------ Given data
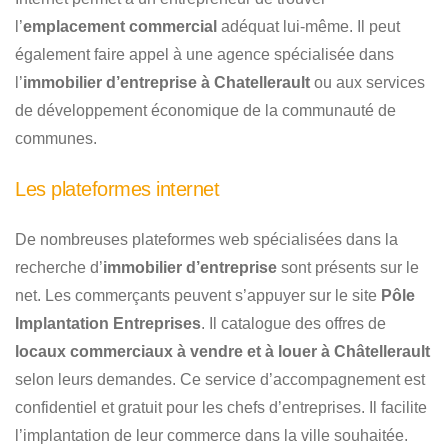
l’
emplacement commercial
adéquat lui-même. Il peut
également faire appel à une agence spécialisée dans
l’
immobilier d’entreprise à Chatellerault
ou aux services
de développement économique de la communauté de
communes.
Les plateformes internet
De nombreuses plateformes web spécialisées dans la
recherche d’
immobilier d’entreprise
sont présents sur le
net. Les commerçants peuvent s’appuyer sur le site
Pôle
Implantation Entreprises
. Il catalogue des offres de
locaux commerciaux à vendre et à louer à Châtellerault
selon leurs demandes. Ce service d’accompagnement est
confidentiel et gratuit pour les chefs d’entreprises. Il facilite
l’implantation de leur commerce dans la ville souhaitée.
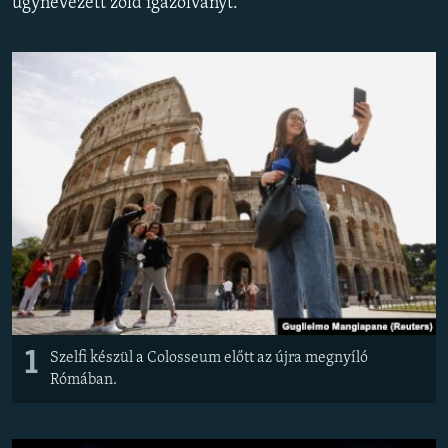
úgynevezett zöld igazolványt.
EURÓPAI UNIÓ
VILÁG
KLÍMAVÁLTOZÁS
A MÚLT TANULSÁGAI
KÖVESSEN MINKET!
Valamennyi RFE/RL weboldal
1
Szelfi készül a Colosseum előtt az újra megnyíló
Rómában.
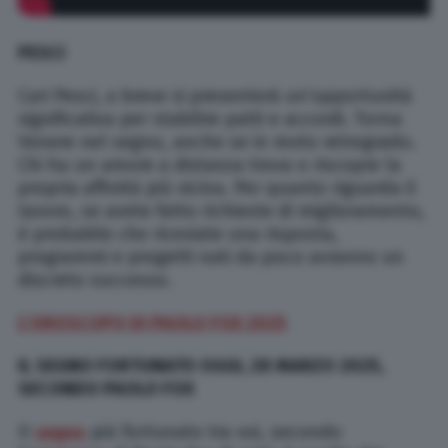
PESCI
Cari Pesci, a breve si presenterà un’opportunità
significativa per stabilire patti e accordi. Torna
Venere nel segno, anche se in moto retrogrado.
Chi ha un amore a distanza trova o riscopre la
propria affinità più vicina. Per quanto riguarda il
lavoro, se avete fatto richieste di miglioramento,
è probabile che riceviate una risposta,
programmi e progetti nati da poco avranno un
discreto successo.
L’OROSCOPO DI PAOLO FOX 2025
IL SEGNO FORTUNATO OGGI, 28 MARZO 2025,
SECONDO PAOLO FOX
Il
segno
più fortunato tra voi, secondo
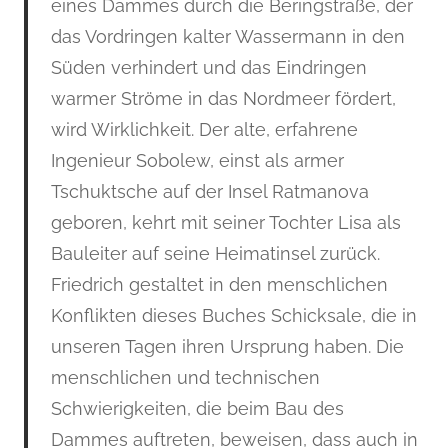
eines Dammes durch die Beringstraße, der
das Vordringen kalter Wassermann in den
Süden verhindert und das Eindringen
warmer Ströme in das Nordmeer fördert,
wird Wirklichkeit. Der alte, erfahrene
Ingenieur Sobolew, einst als armer
Tschuktsche auf der Insel Ratmanova
geboren, kehrt mit seiner Tochter Lisa als
Bauleiter auf seine Heimatinsel zurück.
Friedrich gestaltet in den menschlichen
Konflikten dieses Buches Schicksale, die in
unseren Tagen ihren Ursprung haben. Die
menschlichen und technischen
Schwierigkeiten, die beim Bau des
Dammes auftreten, beweisen, dass auch in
------------
Exercise requirements — Leaving out the pictures, transcribe the material above exactly.

Written answer —
l’
emplacement commercial
adéquat lui-même. Il peut
également faire appel à une agence spécialisée dans
l’
immobilier d’entreprise à Chatellerault
ou aux services
de développement économique de la communauté de
communes.
Les plateformes internet
De nombreuses plateformes web spécialisées dans la
recherche d’
immobilier d’entreprise
sont présents sur le
net. Les commerçants peuvent s’appuyer sur le site
Pôle
Implantation Entreprises
. Il catalogue des offres de
locaux commerciaux à vendre et à louer à Châtellerault
selon leurs demandes. Ce service d’accompagnement est
confidentiel et gratuit pour les chefs d’entreprises. Il facilite
l’implantation de leur commerce dans la ville souhaitée.
úgynevezett zöld igazolványt.
EURÓPAI UNIÓ
VILÁG
KLÍMAVÁLTOZÁS
A MÚLT TANULSÁGAI
KÖVESSEN MINKET!
Valamennyi RFE/RL weboldal
1
Szelfi készül a Colosseum előtt az újra megnyíló
Rómában.
PESCI
Cari Pesci, a breve si presenterà un’opportunità
significativa per stabilire patti e accordi. Torna
Venere nel segno, anche se in moto retrogrado.
Chi ha un amore a distanza trova o riscopre la
propria affinità più vicina. Per quanto riguarda il
lavoro, se avete fatto richieste di miglioramento,
è probabile che riceviate una risposta,
programmi e progetti nati da poco avranno un
discreto successo.
L’OROSCOPO DI PAOLO FOX 2025
IL SEGNO FORTUNATO OGGI, 28 MARZO 2025,
SECONDO PAOLO FOX
Il
segno
più fortunato tra voi, secondo
eines Dammes durch die Beringstraße, der
das Vordringen kalter Wassermann in den
Süden verhindert und das Eindringen
warmer Ströme in das Nordmeer fördert,
wird Wirklichkeit. Der alte, erfahrene
Ingenieur Sobolew, einst als armer
Tschuktsche auf der Insel Ratmanova
geboren, kehrt mit seiner Tochter Lisa als
Bauleiter auf seine Heimatinsel zurück.
Friedrich gestaltet in den menschlichen
Konflikten dieses Buches Schicksale, die in
unseren Tagen ihren Ursprung haben. Die
menschlichen und technischen
Schwierigkeiten, die beim Bau des
Dammes auftreten, beweisen, dass auch in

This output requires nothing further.